I write too often in praise of South Park. It is, for the most part a pointlessly crude and occasionally cruel comedy that can too easily be interpreted as an exercise in cynical, nihilistic selfish Americanism. So there’s that.
But, you know, when Parker and Stone want to do something interesting, they really do it. And that is why I find myself consistently wanting to chronicle what makes South Park a truly unique television program. Last week’s episode “Jewpacabra” is just the latest in the program’s intermittent efforts to use their medium to introduce otherwise silenced elements of society and culture into the public sphere. Though packaged in exactly the sort of silliness and Jew jokiness that the title implies, the episode actually features one of the most interesting and, dare I say, authentic discussions of Judaism I can ever remember on TV.
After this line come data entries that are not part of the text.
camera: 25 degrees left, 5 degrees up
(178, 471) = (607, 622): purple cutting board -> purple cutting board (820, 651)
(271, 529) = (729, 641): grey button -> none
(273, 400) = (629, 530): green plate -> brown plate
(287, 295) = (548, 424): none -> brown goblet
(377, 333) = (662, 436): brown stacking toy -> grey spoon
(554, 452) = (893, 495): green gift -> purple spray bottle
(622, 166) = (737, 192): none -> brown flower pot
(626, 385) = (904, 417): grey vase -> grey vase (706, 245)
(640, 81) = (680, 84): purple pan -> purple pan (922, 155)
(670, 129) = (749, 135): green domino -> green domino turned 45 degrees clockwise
If you’ll allow me to generalize – an ironic courtesy to grant, given what I’m about to say – most television discussions of Jewish life and thought have focused on facile, often Christianized understandings of what it means to be Jewish in America. By far, the most common topic is that of intermarriage which, though important both religiously and culturally, is in fact a rejection of traditional Judaism. Programs from Bridget Loves Bernie to thirtysomehing to The OC have devoted lots of time to discussing how Judaism can or can’t be blended into secular (but really, secular-Christian) American society. These issues are well worth debating, considering and even theorizing. But they are not discussions of Judaism itself and certainly do not engage with the religion on its own terms.
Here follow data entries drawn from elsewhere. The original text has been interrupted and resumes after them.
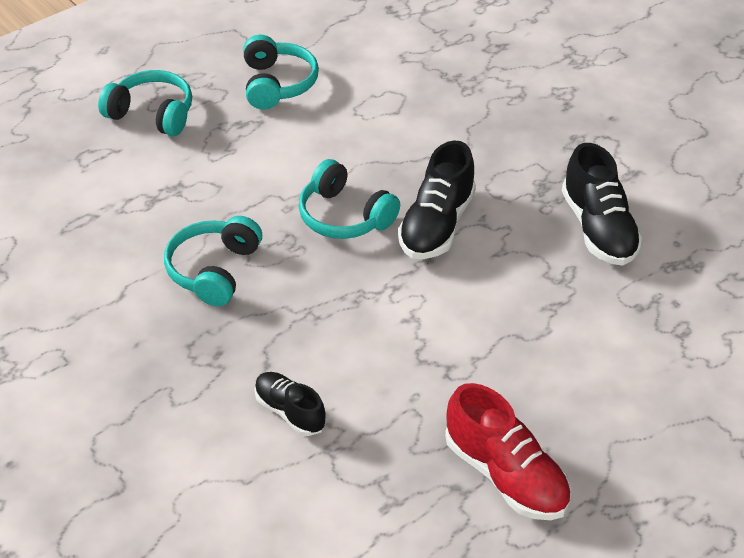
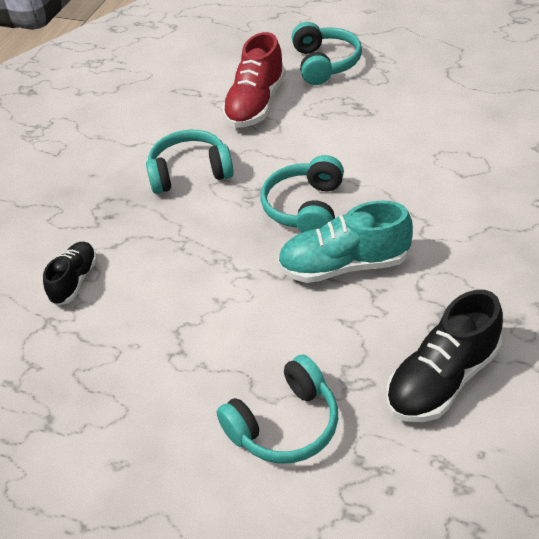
camera: 65 degrees right, 0 degrees up
(277, 84) = (423, 99): turquoise headphones -> turquoise headphones (285, 425)
(436, 225) = (344, 265): black shoe -> turquoise shoe
(505, 475) = (80, 447): red shoe -> red shoe (256, 104)

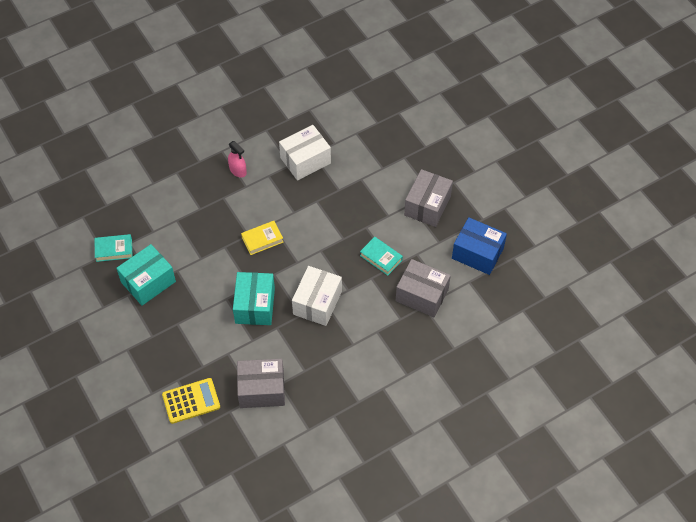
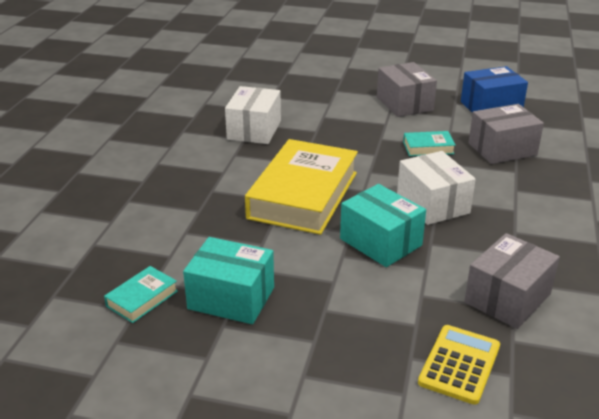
camera: 45 degrees left, 25 degrees down
(148, 282) = (231, 298): turquoise box -> turquoise box turned 75 degrees counterclockwise
(238, 170) = (197, 166): pink spray bottle -> none
(262, 239) = (303, 195): yellow book -> yellow book, size x2.33

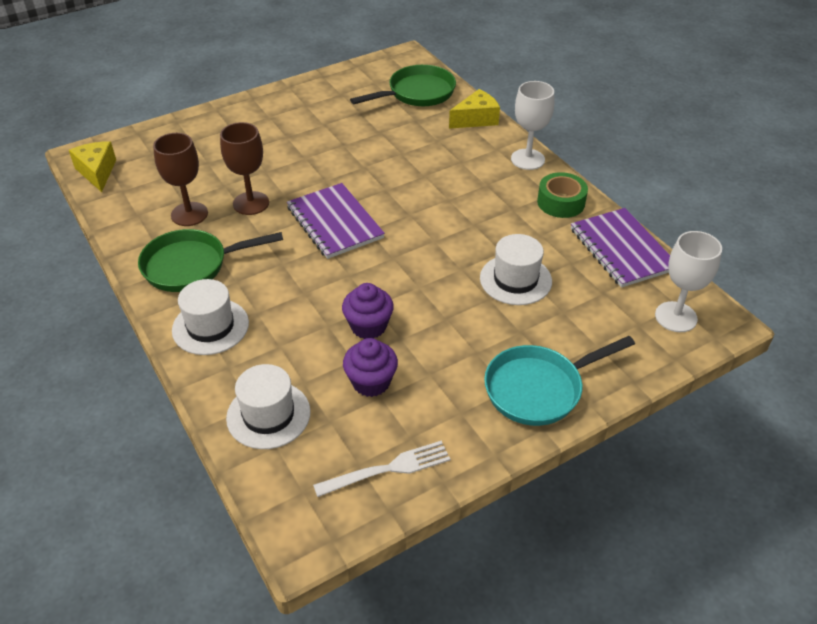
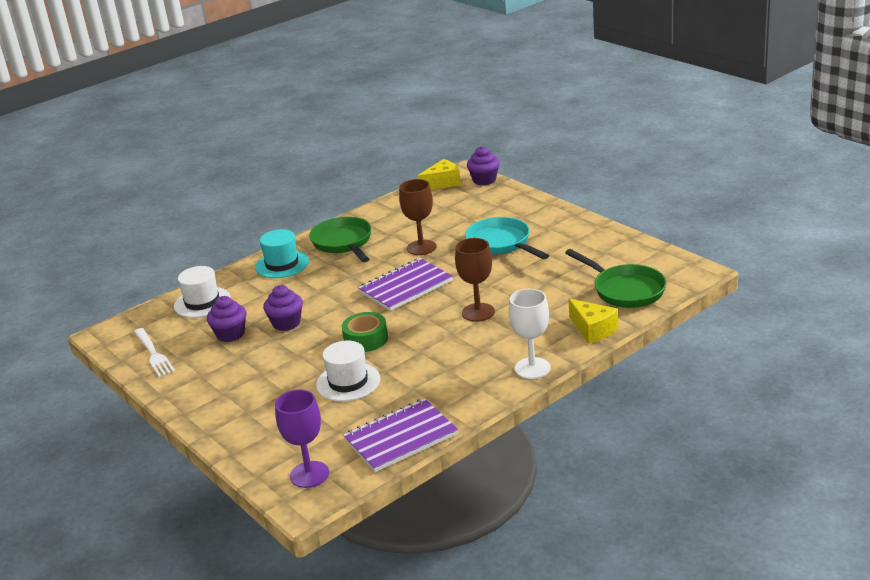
camera: 85 degrees right, 15 degrees down
(119, 142) = (484, 180): none -> purple cupcake
(189, 214) = (401, 228): brown goblet -> brown goblet (478, 312)
(210, 326) = (282, 264): white hat -> turquoise hat
(539, 389) = (223, 407): turquoise pan -> turquoise pan (501, 243)
(561, 202) = (465, 395): green tape -> green tape (366, 339)
(676, 317) = (309, 474): white goblet -> purple goblet

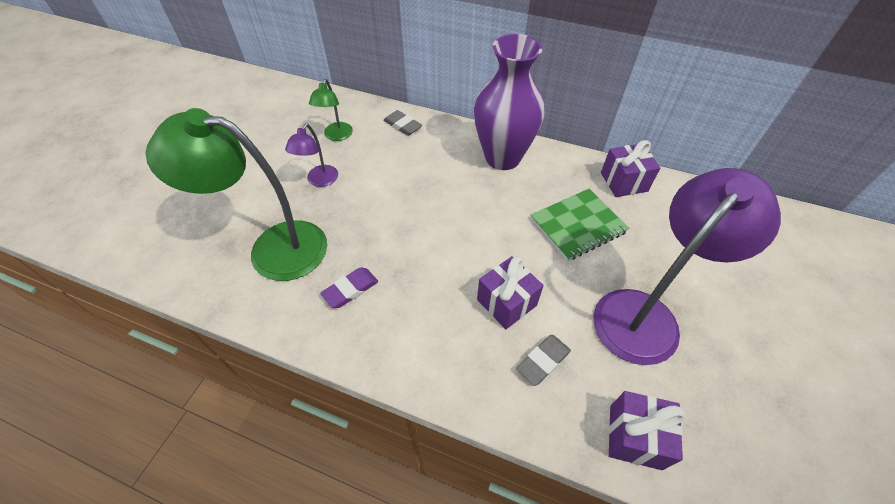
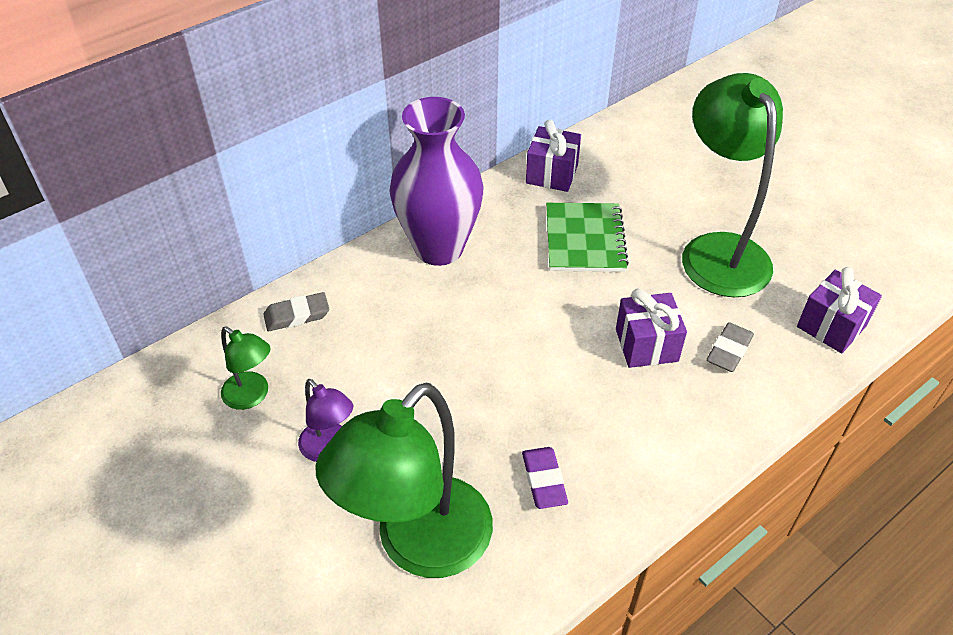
camera: 60 degrees left, 5 degrees down
(543, 361) = (729, 350): grey eraser -> grey eraser turned 45 degrees clockwise
(645, 314) = (718, 250): purple lamp -> green lamp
Yet, somehow, South Park puts forth just this sort of debate, and in an episode in which Cartman makes up a monster called a “Jewpacabra” in an inscrutable scheme to win an Easter egg hunt, no less. The plot is not of central importance and I’ll spare you the semi-sensical details. Suffice to say, Cartman ends up in Egypt on the night leading to the Jews’ exodus from slavery and escape from the Pharaoh. In a truly interesting TV moment, Cartman asks Kyle how he can be sure that the Pharaoh won’t change his mind, let the Jews go and thus spare the Egyptians the final and most gruesome plague – the death of all first born males. Kyle, more or less accurately, responds that G-d has “hardened” Pharaoh’s heart, thus ensuring that he won’t change his mind. Cartman is taken aback, wondering how G-d could do such an unfair thing and exclaiming that it cannot be true because “G-d is not a dick.”
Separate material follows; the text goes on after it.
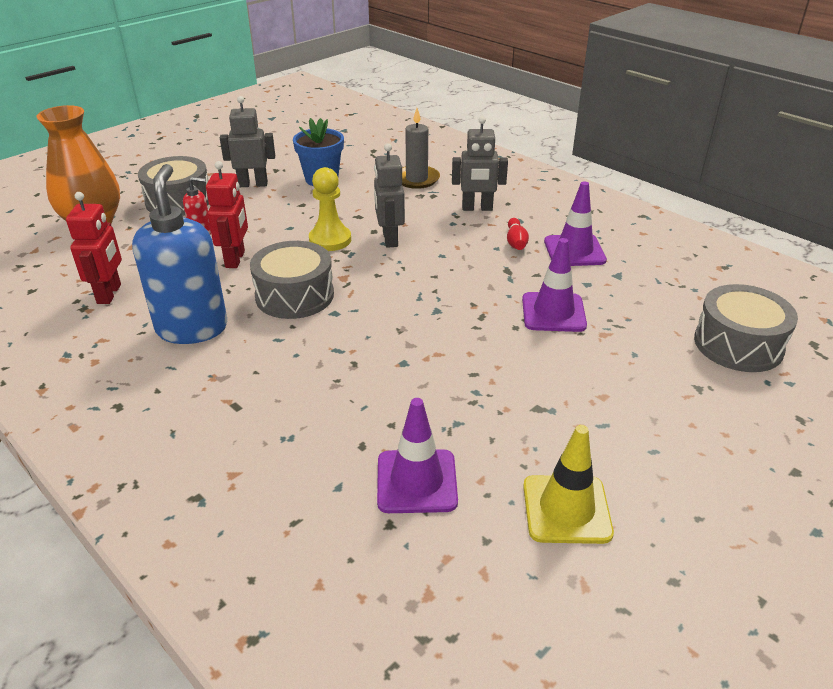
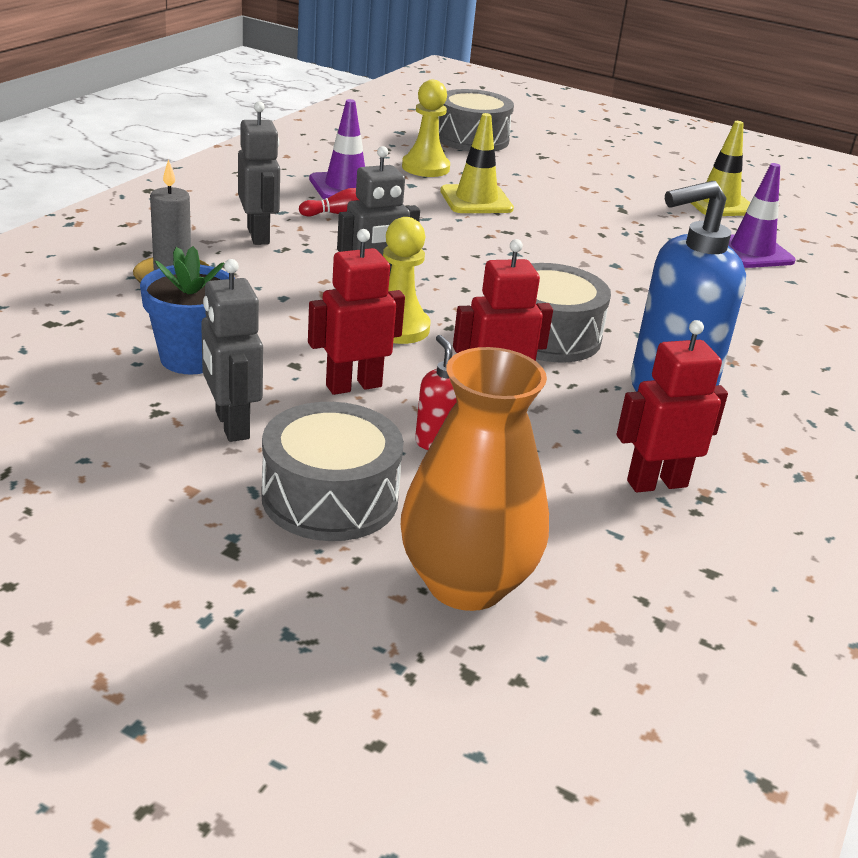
camera: 110 degrees left, 5 degrees down
(270, 217) = (353, 386): none -> red robot
(553, 312) = (476, 200): purple traffic cone -> yellow traffic cone
(633, 298) = (425, 168): none -> yellow pawn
Now, the word “hardened” is not quite right here as the verse Kyle is referring to (Exodus 9:12) uses the Hebrew “Khazek,” which really means strengthened- a far from trivial difference. However, Cartman’s question is an excellent one that is debated throughout Jewish texts from the Talmud to today. How and why can G-d, who Jews believe prizes the free will of humanity, take an action that at the very least compromises Pharoah’s ability to do what he wants? There are a lot of answers and South Park doesn’t really offer any of them; this is perhaps too much to ask. I, for one, would argue that strengthening one’s will is something we often ask for help with and that does not, in general, mark a compromise of freedom.
But, in any case, Cartman does pose a serious question and one that I believe forces the conscientious observer to embrace one fundamental truth about Judaism: the Jewish G-d is not, in fact, a perfect model of liberal Western thinking. Why G-d should be is a bit of a mystery to me, but most televisual portrayals of the religion tend to point in just that direction. Little if any attention is paid to the admittedly irrational (Judaism rejects the idea that irrationality is inherently bad) strictures of the religion, in favor of the very real elements of Judaism that focus on universality, social justice etc. But, in the long run, Judaism does not believe in a G-d we can all agree about. This is one of the many (and perhaps the best) reason there are only 14 million of us on earth. Cartman, throughout the episode, comes to see that the Jewish understanding of G-d is a complex one that does not match nearly so well with Christianity as defenders of our “Judeo-Christian Culture” would like to think.
Parker and Stone perhaps seem to have a problem with Judaism’s embrace of the possibility that G-d can seem to be acting like a “dick.” And that’s fine by me. They have every right to say what does and doesn’t make sense to them about my religion or anyone else’s. What’s important is that they make some effort to understand what the religion in question actually says. Now, I’m not about to recommend them for a scholarship in Talmudic Law Studies. They have missed as much as they have found in their exegetic egg hunt. However, they get a B+ for effort – better than most other TV, and quite impressive for television producers so often noted for laziness and cynicism.